The newspaper company is hunting for a new home and leasing sources have tipped it may be headed to an ISPT-owned tower at 477 Pitt St in Sydney’s CBD.

Chinese-backed group Aqualand sold the Pyrmont property, which is part of the broader REVY site it bought in 2015 from a consortium including Citta Property Group, and the Barana Group for $180 million.

Aqualand head of sales and marketing Alex Adams said the sale to Google had no effect on the REVY site. He said Aqualand was now building the 41-unit project and that it had sold 36 apartments.

“We have held five apartments off the market and will release these for sale towards the end of this year, in line with the completion of a fast-tracked apartment display gallery,” Adams says.

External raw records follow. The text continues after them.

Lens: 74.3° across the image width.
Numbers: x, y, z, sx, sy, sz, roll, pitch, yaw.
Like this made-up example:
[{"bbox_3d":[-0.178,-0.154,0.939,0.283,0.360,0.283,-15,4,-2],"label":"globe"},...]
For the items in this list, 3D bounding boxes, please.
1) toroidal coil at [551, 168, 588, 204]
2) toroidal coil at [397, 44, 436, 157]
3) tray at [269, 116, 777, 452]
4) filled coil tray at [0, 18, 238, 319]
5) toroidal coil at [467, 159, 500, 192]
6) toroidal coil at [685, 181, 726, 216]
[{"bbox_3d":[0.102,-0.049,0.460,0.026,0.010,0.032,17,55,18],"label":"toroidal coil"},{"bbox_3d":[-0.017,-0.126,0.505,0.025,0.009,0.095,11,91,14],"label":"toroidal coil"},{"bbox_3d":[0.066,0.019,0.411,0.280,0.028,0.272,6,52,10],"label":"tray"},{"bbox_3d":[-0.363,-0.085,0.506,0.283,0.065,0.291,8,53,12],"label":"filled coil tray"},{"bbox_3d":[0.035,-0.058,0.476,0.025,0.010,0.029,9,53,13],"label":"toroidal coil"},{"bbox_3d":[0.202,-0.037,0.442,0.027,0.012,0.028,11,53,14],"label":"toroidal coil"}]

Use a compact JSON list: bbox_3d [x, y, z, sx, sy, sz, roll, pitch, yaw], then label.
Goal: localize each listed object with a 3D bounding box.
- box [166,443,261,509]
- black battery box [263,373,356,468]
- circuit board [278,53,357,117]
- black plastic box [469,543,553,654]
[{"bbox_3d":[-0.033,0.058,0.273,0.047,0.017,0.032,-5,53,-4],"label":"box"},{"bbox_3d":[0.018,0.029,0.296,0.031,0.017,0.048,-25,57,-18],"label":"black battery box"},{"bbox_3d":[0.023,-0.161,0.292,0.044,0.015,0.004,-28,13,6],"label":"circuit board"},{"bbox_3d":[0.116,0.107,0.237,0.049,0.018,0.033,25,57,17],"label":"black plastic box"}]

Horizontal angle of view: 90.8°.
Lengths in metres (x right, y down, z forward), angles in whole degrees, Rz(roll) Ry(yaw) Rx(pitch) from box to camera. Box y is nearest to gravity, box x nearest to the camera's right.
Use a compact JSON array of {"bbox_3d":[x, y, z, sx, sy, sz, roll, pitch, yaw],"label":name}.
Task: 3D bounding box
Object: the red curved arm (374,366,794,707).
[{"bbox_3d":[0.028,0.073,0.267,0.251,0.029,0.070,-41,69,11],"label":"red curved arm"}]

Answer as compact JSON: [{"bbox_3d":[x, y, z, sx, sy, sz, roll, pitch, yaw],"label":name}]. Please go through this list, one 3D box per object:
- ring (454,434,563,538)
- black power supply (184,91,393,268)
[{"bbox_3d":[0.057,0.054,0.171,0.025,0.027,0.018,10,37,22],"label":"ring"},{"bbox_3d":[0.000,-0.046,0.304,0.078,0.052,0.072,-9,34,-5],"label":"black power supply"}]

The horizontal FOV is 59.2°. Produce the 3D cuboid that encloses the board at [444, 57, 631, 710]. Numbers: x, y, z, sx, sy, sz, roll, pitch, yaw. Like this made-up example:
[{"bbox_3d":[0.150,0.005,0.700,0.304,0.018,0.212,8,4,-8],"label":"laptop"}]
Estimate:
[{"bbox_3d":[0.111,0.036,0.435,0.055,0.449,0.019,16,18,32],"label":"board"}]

The Jin Lin-led company has sold some buildings out of its near 20-strong empire across Sydney that were not suitable to be immediately converted to units. It has also kept some office towers where it can benefit from rent rises and is pouring its energies into its flagship apartment scheme at Central Barangaroo.

The Google off-market deal was brokered by CBRE’s Justin Brown, Peter Krieg and Sharon Yang, but they declined to comment. Google’s move is just a ­medium-term solution and it will continue to weigh up its longer-term space requirements. The company has been tied to a host of projects as developers believe it could anchor a new technology precinct in the city.